THE LOWDOWN: Love vs Licks
LET’S CALL HIM “Four”. Four spent his first four years enjoying life to the max with unencumbered enthusiasm. Then adult humans sent him to school.
I could do a list of outstandingly successful people who had little or no schooling. Of many who were complete failures at school.
John Lennon’s school reports described him as “Certainly on the road to failure … hopeless … rather a clown in class … wasting other pupils’ time”. He failed all his GCE O-level exams, got into an art college through “intervention” and was thrown out before his final year.
Lennon is an example of the rebel that society always wants to crush. George Bernard Shaw tells us that “all progress depends on the unreasonable man” because the reasonable man accepts things as they are. We should beware of smothering rebels or “expressive individualists”, as a recent Nation editorial calls them. Otherwise we may as well have parliament consist of the two party leaders, each equipped with little robots that go “Aye” or “Nay” at their bidding.
But back to school. No doubt it is necessary to impart the basics. To show children how to manage information, to reason, to come to conclusions. But I seriously question the amount. Is it really necessary to cram them with so much useless junk? To learn two foreign languages all at once? To burden them with endless homework so that whole families find their weekend activities cramped? Are we surprised that so many opt out of the system?
That isn’t my focus today, however. We’re talking primary. Miss Phillips’ School. Three Miss Phils. Prayers lasted an hour. We sang hymns. We got to hold the flag on our birthday. Fudge and kisses on a Friday. Discipline was enforced through red Inattention Marks (deduct five); blue Conduct Marks (deduct ten). That was all. That was all that was needed.
A Harrison College contemporary had a similar experience: “When I was four I went to the Ursuline Convent kindergarten where I was treated with loving kindness by all and learned to read fluently… listened to stories read by Mother Mary Ignatius… all things were sunny, rewarding and bright”.
“Four” was keen to go to school, meet other children. He paraded his new uniform.
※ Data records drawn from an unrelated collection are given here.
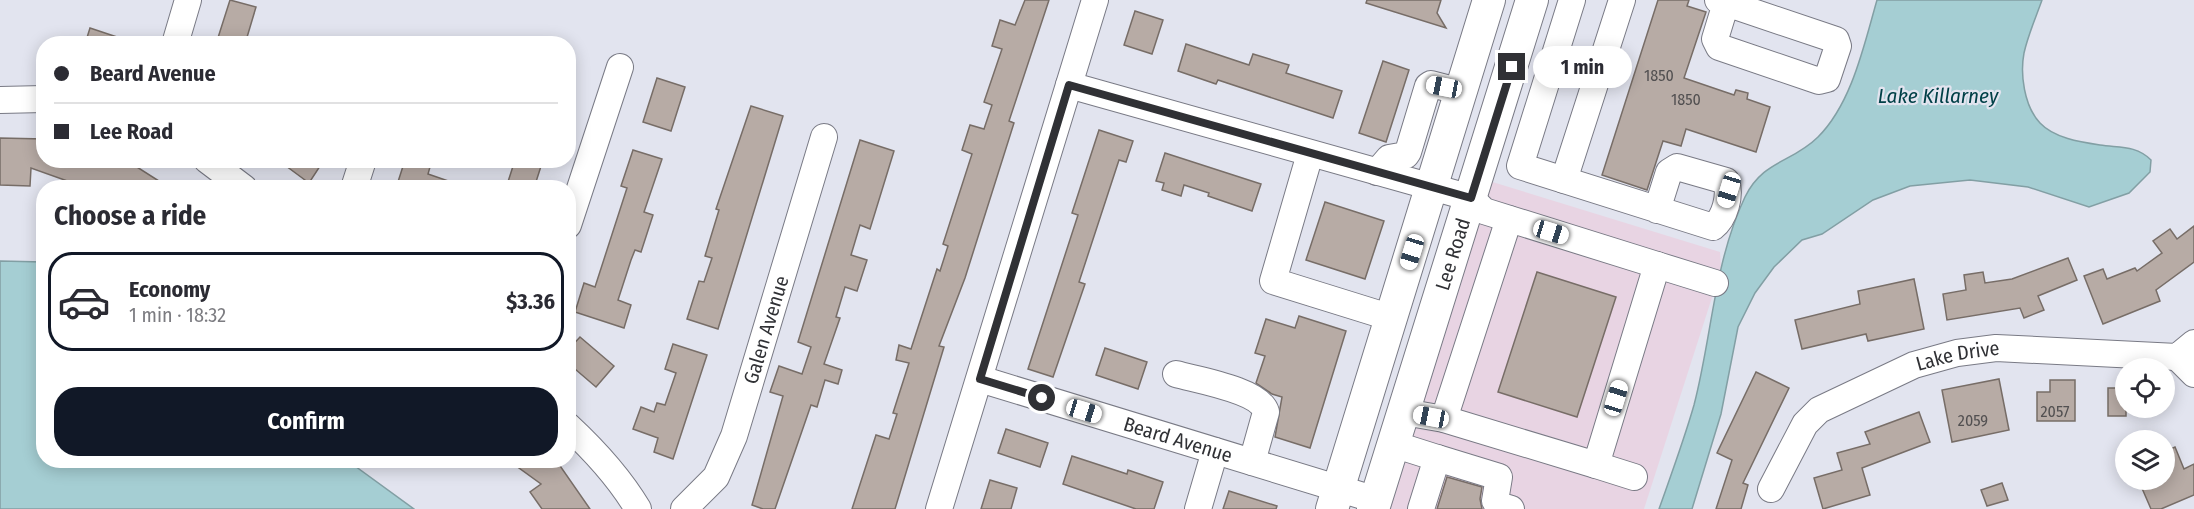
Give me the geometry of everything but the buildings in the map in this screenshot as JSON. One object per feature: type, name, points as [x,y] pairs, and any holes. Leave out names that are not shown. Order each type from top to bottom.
[{"type":"main road","name":"Lee Road","points":[[1335,499],[1490,0]]},
{"type":"main road","name":"Lee Road","points":[[1375,504],[1532,0]]},
{"type":"street","points":[[177,36],[188,0]]},
{"type":"street","points":[[939,509],[1095,0]]},
{"type":"street","points":[[1520,166],[1572,0]]},
{"type":"street","points":[[1564,180],[1622,0]]},
{"type":"street","points":[[576,201],[620,67]]},
{"type":"street","points":[[1377,172],[1389,158],[1406,155],[1408,152],[1428,86],[1431,84],[1462,92]]},
{"type":"street","points":[[1069,85],[1471,198],[1484,212],[1715,283]]},
{"type":"street","points":[[0,100],[36,99]]},
{"type":"street","name":"Galen Avenue","points":[[684,509],[716,477],[734,436],[824,137]]},
{"type":"street","points":[[1310,154],[1273,281],[1392,318]]},
{"type":"street","points":[[1484,156],[1658,210]]},
{"type":"street","points":[[218,168],[233,180]]},
{"type":"street","points":[[1444,419],[1509,219]]},
{"type":"street","points":[[1596,465],[1657,265]]},
{"type":"street","name":"Lake Drive","points":[[1771,489],[1805,424],[1819,410],[1914,365],[1957,353],[1996,348],[2188,358]]},
{"type":"street","points":[[1176,374],[1248,394],[1264,407],[1266,412],[1252,462]]},
{"type":"street","name":"Beard Avenue","points":[[980,379],[1252,462],[1335,499],[1375,504]]},
{"type":"street","points":[[1404,412],[1444,419],[1634,477]]},
{"type":"street","points":[[576,434],[604,461],[623,484],[638,509]]},
{"type":"street","points":[[1394,444],[1499,477],[1496,501],[1498,505],[1511,509]]},
{"type":"street","points":[[1198,509],[1215,451]]},
{"type":"street","points":[[1421,509],[1437,458]]},
{"type":"shaded area","points":[[1486,180],[1720,252],[1721,266],[1716,285],[1644,509],[1384,509]]},
{"type":"water","name":"Lake Killarney","points":[[1877,0],[2042,0],[2023,61],[2024,90],[2035,116],[2052,132],[2068,138],[2139,152],[2151,160],[2150,172],[2129,193],[2089,207],[2028,187],[1970,180],[1910,186],[1873,200],[1822,234],[1802,240],[1774,267],[1755,293],[1738,327],[1721,414],[1692,509],[1659,509],[1694,405],[1726,247],[1745,197],[1760,176],[1808,146],[1830,123],[1840,108],[1855,73]]},
{"type":"water","points":[[0,261],[36,262],[36,468],[358,468],[414,509],[0,509]]},
{"type":"route","points":[[1042,398],[980,379],[1069,85],[1471,198],[1512,67]]}]
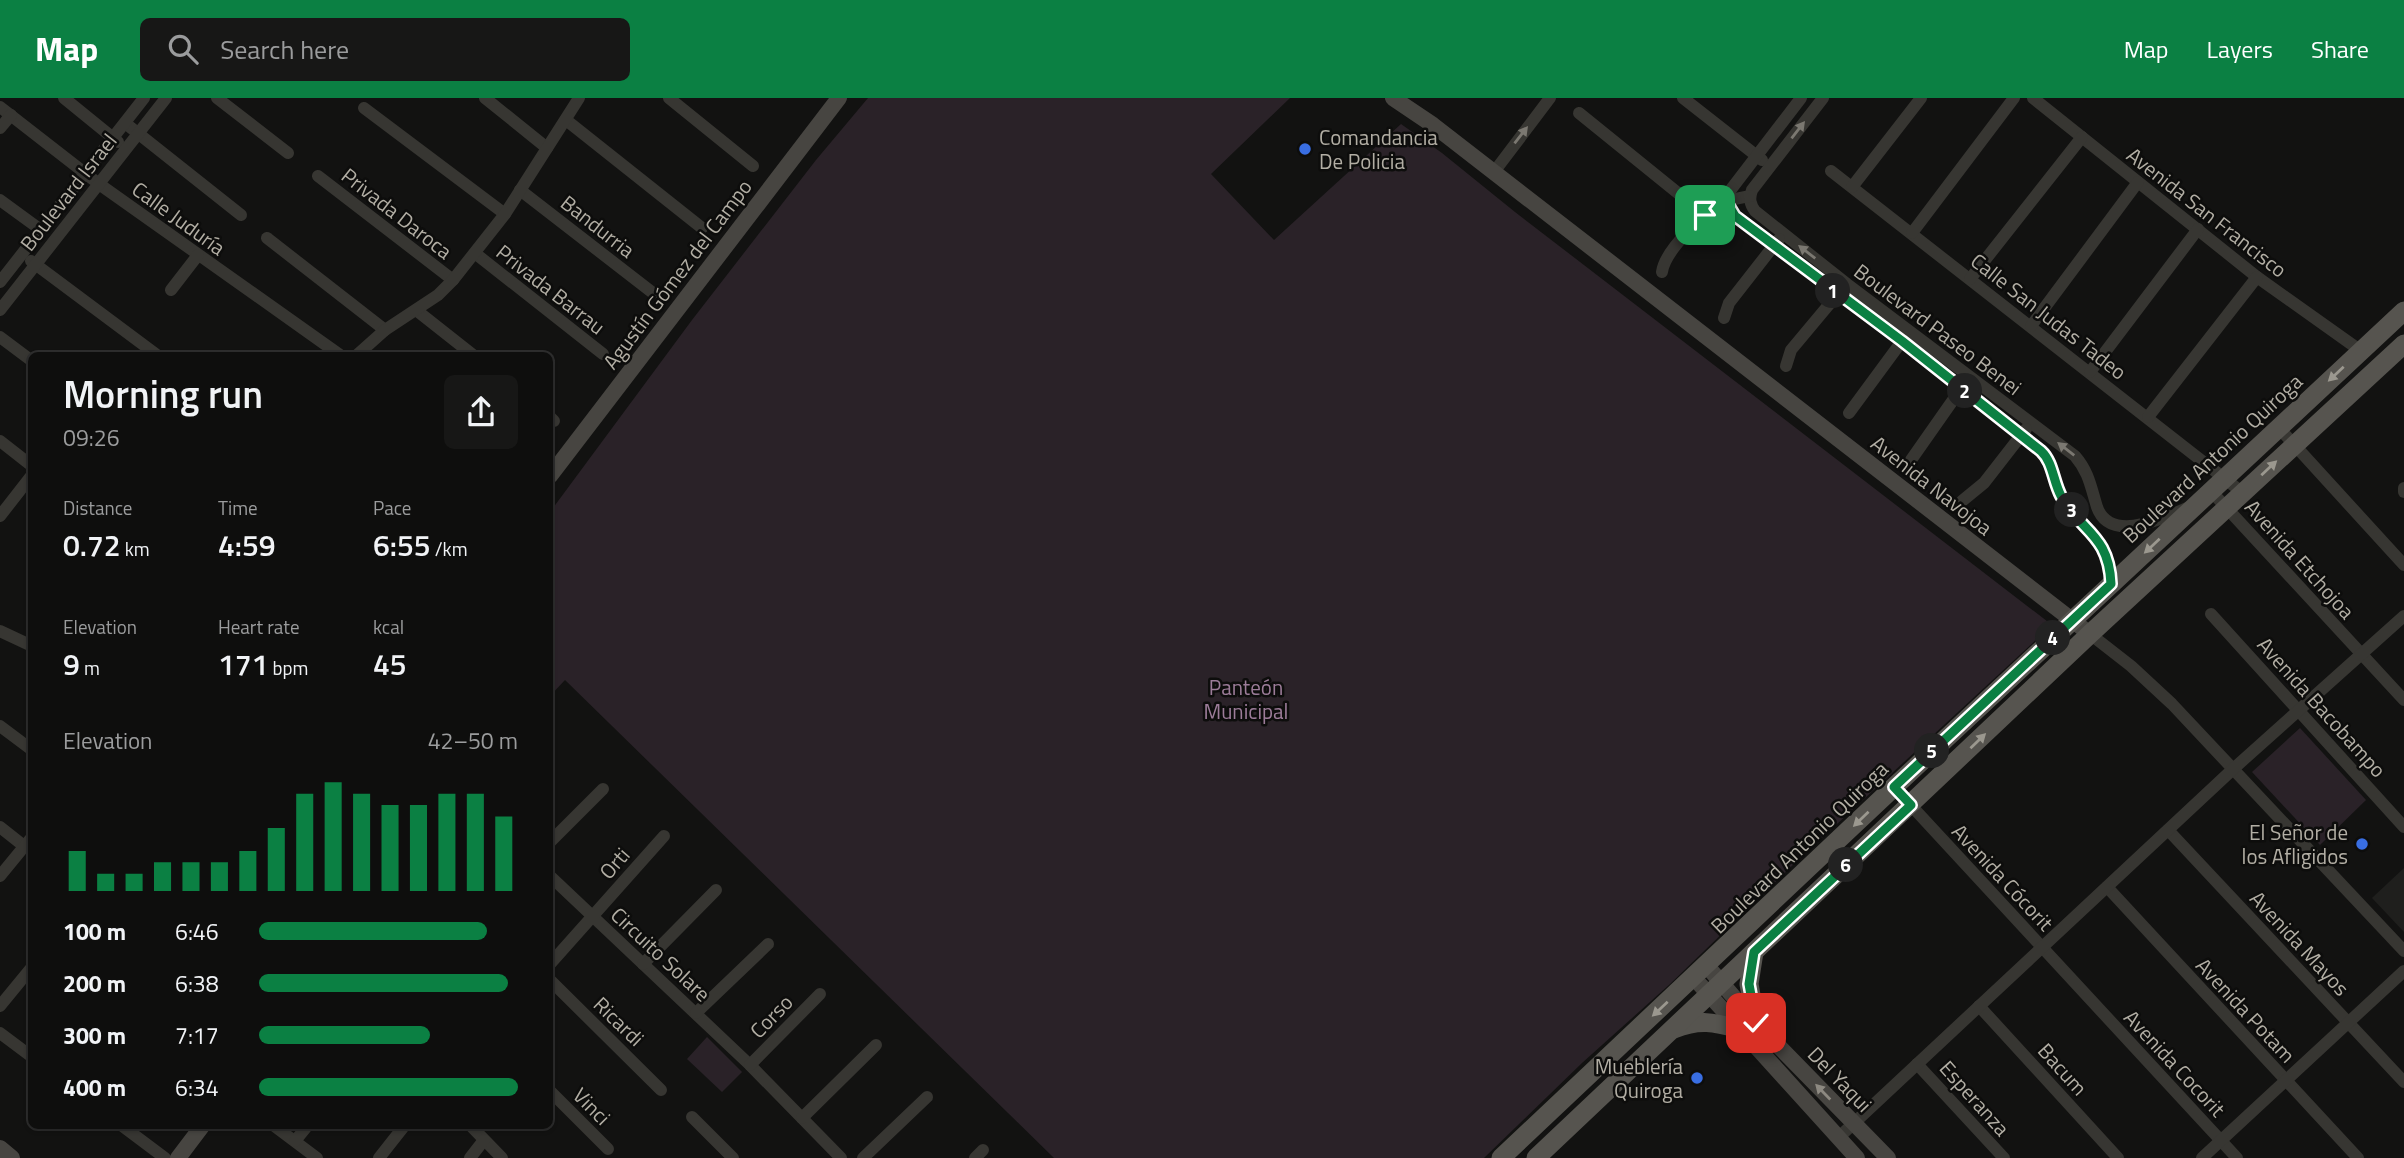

He loved school. But not many weeks later he came home more subdued. “I got lashes today”, he told his mother. “What did you do?” “I don’t know”.
This has happened twice since. I see it going three ways. He may learn how to avoid lashes. He may turn beast and not care anymore. Or he may become scared to go to school. School phobia is a parent’s never-ending nightmare, punctuated by useless visits to psychiatrists and guidance counsellors.
A temporary teacher in a Government primary told me of the appalling use of lashes. Forget your book, whax! Get a sum wrong, whax! Take out the wrong crayon, whax!
I personally know bright youths who went through the school system but can’t read or write. They tell of beatings where sometimes another teacher would pass and say: “When you finish, lemme get piece off uh he”. Some just cut school. Not dyslexic; dyslicksic.
Morris Greenidge says Louis Lynch instructed his pupils by “persuasion or percussion”. The best teachers I recall had no problems whatsoever with discipline. They inspired. E.C. Queree comes to mind. Whatever academic success I achieved was due mainly to R.V. Goodridge and L.W. Wellington. Pleasing them meant everything to me and I pulled out all the stops.
I support flogging in schools as a last resort. But teachers need to reconsider. We who deal with animals know that a whip is most effective when you never have to use it. If you go for the goats in the field without a whip, they ignore you. We carry a twig but almost never touch them.
Licks can even be counter productive. If you gave my female donkey, Dusty, a single lash when she was on heat, she would stop dead, plant her hind legs apart, head down, mouth open and quap: “That’s the way, heehaw heehaw, I like it! Do it to me one more time!”
Actually, my best whip is proving to be a yellow plastic cricket bat with which I hit myself. It goes Thunk! the goats respond. Teachers could also try that.